Tasks —
1) According to the article on the Secret Service's Counter Sniper Team, in what year was the team established?
2) Echo the Counter Sniper Team article from "The Secret Service was" to "federal tactical teams.".

World
What to know about the Secret Service's Counter Sniper Team
WASHINGTON (AP) — A U.S. Secret Service sniper killed the would-be assassin of former President Donald Trump in a split-second decision, taking out the man perched on an adjacent rooftop.
Secret Service Director Kimberly Cheatle has publicly praised the sniper’s quick work on Saturday. But the Counter Sniper Team is now subject to a review by the Office of the Inspector General, which aims to determine how well the team is “prepared to respond to threats at events.”
The Secret Service was already subject to a more general probe from the Inspector General as well as congressional subpoenas regarding the shooting at the Trump campaign rally, in what has become the most intense scrutiny the agency has faced since President Ronald Reagan was shot in 1981.
Here’s what to know about the agency’s elite sniper group.
Sniper team is ‘very elite and difficult to get into’
The Counter Sniper Team was established in 1971. It provides intelligence and observations of potential threats from far away in an effort to protect U.S. presidents, vice presidents, first ladies and others, according to a 2020 report by the Government Accountability Office on federal tactical teams.
Those who join the team have already worked for the Secret Service for at least two years, according to the agency’s website. They must undergo 11 weeks of counter sniper selection and basic training, along with a color vision test. Counter snipers must have excellent eyesight and hearing.
“It’s very sought after, it’s very elite and difficult to get into,” Pete Piraino, who spent 23 years with the Secret Service, including five years in the presidential protective division, told The Associated Press on Thursday.
They typically work in pairs
The counter snipers are on the look out for threats from far away, even beyond the established security perimeter, said Piraino, who is now vice provost for academics and a criminal justice professor at Tiffin University in Ohio. They often work outdoors, focusing on rooftops and the windows of surrounding buildings.
They typically work in teams of two — one serves as a spotter while the other trains their rifle’s sight on the same area.
“They’re trained to scan an area, remember what they see and come back to scan it again and see if there’s any change,” Piraino said. “It’s not just a matter of picking up their binoculars and looking around. They are trained very thoroughly and specifically with rangefinders and their equipment.”
If they don’t qualify, they don’t work
The counter snipers, code named “Hercules,” can respond to a threat from a distance with their .300 Winchester Magnum rifles, according to Ronald Kessler’s 2009 book, “In the President’s Secret Service.” And they have to prove they can do so on a monthly basis.
What to know about the 2024 Election
“Counter-Snipers are required to qualify shooting out to a thousand yards each month,” Kessler wrote. “If they don’t qualify, they don’t travel or work.”

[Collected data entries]
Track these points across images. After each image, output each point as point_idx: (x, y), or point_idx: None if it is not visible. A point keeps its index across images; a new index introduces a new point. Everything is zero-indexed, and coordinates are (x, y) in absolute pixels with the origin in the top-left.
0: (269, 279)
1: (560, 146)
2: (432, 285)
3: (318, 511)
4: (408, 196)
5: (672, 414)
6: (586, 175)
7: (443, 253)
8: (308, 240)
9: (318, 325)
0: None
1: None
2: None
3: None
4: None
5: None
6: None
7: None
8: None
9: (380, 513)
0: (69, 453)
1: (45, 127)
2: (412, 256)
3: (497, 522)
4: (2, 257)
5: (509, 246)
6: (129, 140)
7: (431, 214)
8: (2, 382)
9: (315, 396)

Per-task outputs —
1) 1971

2)
The Secret Service was already subject to a more general probe from the Inspector General as well as congressional subpoenas regarding the shooting at the Trump campaign rally, in what has become the most intense scrutiny the agency has faced since President Ronald Reagan was shot in 1981.
Here’s what to know about the agency’s elite sniper group.
Sniper team is ‘very elite and difficult to get into’
The Counter Sniper Team was established in 1971. It provides intelligence and observations of potential threats from far away in an effort to protect U.S. presidents, vice presidents, first ladies and others, according to a 2020 report by the Government Accountability Office on federal tactical teams.